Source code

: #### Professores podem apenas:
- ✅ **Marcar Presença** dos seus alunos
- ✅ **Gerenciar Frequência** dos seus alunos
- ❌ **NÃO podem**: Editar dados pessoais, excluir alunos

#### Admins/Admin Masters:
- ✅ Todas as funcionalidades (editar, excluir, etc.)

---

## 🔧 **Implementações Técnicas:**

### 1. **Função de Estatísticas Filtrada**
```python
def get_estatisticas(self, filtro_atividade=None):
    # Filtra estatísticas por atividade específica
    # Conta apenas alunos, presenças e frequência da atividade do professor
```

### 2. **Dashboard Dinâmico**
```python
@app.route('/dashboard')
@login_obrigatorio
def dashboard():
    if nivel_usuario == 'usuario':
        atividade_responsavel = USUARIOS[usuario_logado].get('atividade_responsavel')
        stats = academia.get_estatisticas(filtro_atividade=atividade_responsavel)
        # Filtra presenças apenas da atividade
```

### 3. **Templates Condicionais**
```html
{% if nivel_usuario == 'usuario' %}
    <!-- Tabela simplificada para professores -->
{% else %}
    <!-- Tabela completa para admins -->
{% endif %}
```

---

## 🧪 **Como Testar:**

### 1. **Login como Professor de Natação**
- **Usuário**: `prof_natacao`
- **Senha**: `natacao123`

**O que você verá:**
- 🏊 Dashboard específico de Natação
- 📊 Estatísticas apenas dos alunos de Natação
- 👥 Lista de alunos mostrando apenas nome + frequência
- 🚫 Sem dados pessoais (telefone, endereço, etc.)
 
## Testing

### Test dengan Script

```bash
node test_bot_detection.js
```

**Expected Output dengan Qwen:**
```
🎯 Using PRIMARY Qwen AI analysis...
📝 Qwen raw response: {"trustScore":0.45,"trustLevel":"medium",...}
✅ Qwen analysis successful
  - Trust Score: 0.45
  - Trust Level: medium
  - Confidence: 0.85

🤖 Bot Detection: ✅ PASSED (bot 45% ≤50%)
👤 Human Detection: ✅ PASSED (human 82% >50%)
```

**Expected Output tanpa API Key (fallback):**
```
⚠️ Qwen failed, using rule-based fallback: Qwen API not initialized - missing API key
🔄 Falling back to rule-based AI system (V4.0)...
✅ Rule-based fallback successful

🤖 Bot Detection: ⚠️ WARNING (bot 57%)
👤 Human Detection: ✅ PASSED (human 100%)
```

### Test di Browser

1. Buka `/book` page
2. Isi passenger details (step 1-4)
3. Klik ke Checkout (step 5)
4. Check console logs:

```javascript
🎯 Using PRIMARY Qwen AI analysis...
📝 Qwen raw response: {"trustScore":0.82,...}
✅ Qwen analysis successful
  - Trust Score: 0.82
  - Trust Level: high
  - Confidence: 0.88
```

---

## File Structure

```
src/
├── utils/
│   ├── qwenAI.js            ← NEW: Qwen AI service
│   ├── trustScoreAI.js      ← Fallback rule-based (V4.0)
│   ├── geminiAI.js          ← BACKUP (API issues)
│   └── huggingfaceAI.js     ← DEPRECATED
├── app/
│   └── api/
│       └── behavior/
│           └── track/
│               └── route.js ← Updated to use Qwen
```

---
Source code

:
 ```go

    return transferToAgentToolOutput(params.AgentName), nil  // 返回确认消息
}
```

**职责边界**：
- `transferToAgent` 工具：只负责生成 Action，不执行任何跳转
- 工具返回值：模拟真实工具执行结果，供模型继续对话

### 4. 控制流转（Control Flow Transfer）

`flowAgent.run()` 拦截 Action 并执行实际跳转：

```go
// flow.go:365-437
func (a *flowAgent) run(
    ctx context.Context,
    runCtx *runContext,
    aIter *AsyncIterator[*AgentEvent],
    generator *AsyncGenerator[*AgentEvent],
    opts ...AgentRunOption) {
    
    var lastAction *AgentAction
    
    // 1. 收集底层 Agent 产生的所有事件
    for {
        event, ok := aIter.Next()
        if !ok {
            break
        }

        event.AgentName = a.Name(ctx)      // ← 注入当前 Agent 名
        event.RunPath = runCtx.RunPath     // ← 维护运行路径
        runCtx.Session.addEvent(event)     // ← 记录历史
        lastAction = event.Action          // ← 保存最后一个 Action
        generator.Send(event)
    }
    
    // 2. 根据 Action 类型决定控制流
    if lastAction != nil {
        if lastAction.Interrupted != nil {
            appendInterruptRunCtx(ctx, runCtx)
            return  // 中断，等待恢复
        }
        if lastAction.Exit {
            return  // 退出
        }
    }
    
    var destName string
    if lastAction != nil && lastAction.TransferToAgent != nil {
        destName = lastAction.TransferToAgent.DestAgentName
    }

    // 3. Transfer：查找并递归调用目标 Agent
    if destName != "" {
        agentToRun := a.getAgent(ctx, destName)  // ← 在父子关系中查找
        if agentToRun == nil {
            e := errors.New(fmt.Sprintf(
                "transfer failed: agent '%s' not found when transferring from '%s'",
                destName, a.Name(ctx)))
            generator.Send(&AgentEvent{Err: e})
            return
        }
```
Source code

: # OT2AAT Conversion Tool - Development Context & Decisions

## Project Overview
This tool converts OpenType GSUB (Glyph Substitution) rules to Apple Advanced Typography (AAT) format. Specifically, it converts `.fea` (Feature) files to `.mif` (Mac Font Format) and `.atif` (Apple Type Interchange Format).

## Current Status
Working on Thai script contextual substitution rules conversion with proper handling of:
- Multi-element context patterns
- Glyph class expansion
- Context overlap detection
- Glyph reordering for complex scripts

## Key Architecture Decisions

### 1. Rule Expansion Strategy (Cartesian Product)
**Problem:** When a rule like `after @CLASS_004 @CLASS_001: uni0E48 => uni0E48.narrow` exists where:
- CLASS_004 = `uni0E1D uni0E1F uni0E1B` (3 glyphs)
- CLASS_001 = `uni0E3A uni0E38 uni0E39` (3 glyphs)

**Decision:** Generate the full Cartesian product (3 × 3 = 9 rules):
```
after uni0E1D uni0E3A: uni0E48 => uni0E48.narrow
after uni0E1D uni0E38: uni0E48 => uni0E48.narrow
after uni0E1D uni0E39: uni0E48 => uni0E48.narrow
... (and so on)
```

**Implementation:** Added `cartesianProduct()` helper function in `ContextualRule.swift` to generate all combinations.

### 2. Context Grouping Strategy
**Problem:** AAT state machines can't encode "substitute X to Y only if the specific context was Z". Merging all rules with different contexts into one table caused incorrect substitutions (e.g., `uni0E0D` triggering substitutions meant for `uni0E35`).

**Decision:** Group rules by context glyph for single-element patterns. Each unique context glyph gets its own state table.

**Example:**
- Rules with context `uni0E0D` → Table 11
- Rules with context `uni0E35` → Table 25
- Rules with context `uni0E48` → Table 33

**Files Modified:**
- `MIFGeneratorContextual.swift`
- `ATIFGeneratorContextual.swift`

__PROBLEM DESCRIPTION__: Looking at the listing above, tally the lines containing "excluir" and give only that tally.

__SOLVED PROBLEM__: 2